Hilaire Penet (born 1501?) was a French composer of the Renaissance, who worked for at least the earlier part of his life in Rome.

Life and works

Unusually for a Renaissance composer, more is known of his earlier life than his later; indeed nothing at all is known of him after 1520. He was probably born in 1501, since his age is given as 14 in a document of 1515, and he was probably born near Poitiers. He served as a singer in the papal chapel from 1514, when he arrived there in the care of Carpentras, until 1520 when he left never to return. Since much of his music was published in the 1530s and later, he may have still been alive then and working elsewhere; presumably had he been still working in association with the papal chapel, there would be records of his employment.
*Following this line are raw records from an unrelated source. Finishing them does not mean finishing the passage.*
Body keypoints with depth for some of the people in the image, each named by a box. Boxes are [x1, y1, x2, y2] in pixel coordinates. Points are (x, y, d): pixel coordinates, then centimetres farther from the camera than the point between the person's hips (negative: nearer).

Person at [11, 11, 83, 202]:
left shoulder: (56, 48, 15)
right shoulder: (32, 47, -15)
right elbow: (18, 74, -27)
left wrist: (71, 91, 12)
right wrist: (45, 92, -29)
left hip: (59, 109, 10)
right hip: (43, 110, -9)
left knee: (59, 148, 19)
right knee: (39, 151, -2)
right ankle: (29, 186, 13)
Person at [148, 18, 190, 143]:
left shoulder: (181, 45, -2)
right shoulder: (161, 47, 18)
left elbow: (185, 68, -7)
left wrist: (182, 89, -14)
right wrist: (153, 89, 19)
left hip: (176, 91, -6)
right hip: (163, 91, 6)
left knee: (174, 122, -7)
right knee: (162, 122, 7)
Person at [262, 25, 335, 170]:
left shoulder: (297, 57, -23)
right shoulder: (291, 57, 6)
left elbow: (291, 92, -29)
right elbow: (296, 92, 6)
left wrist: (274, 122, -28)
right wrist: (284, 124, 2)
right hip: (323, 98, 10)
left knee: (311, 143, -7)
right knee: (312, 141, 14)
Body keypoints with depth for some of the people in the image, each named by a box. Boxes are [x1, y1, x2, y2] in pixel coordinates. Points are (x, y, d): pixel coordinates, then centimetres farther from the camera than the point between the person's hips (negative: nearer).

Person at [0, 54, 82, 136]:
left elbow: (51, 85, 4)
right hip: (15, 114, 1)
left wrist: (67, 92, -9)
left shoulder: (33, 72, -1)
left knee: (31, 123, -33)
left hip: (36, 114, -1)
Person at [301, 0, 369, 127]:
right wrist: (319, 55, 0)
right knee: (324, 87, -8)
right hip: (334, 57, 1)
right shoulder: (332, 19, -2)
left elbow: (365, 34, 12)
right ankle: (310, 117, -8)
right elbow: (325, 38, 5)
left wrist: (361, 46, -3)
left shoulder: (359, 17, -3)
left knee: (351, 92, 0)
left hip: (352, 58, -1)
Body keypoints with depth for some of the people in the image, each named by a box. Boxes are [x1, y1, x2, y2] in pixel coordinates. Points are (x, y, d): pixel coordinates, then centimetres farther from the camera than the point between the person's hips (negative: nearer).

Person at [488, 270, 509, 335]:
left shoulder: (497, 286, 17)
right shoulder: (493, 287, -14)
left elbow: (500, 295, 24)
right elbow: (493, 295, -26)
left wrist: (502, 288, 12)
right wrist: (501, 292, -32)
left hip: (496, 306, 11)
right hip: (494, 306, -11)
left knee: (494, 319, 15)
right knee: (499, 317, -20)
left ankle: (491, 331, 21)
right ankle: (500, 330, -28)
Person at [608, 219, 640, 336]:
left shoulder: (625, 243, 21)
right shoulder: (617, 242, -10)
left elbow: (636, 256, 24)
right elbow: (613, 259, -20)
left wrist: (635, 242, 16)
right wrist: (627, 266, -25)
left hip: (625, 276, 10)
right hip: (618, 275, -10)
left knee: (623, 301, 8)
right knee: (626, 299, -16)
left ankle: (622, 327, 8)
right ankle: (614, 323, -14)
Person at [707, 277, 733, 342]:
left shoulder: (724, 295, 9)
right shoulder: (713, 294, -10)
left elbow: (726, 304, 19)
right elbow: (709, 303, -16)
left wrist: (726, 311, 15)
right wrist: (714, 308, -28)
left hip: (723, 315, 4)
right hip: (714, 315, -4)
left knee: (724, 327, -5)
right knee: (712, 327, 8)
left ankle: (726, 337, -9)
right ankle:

Penet is most famous as the composer of Descendit angelus Domini, a four-voice motet which was used both by Palestrina and Costanzo Porta as source material for mass composition. The motet circulated widely in Europe and apparently was quite popular; Penet can be seen as a kind of Renaissance one-hit wonder on the strength and popularity of this refined, elegant composition. He also wrote two settings of the Magnificat which have survived, another motet (Virgo prudentissima), as well as a handful of secular chansons, all of which are settings of current popular tunes.

References and further reading

  • Article "Hilaire Penet," in The New Grove Dictionary of Music and Musicians, ed. Stanley Sadie. 20 vol. London, Macmillan Publishers Ltd., 1980. ISBN 1-56159-174-2
  • Gustave Reese, Music in the Renaissance. New York, W.W. Norton & Co., 1954. ISBN 0-393-09530-4

Recording

  • Pomerium, Musical Book of Hours. Archiv 289 457 586-2. Contains the five-voice motet Virgo prudentissima, published in 1534.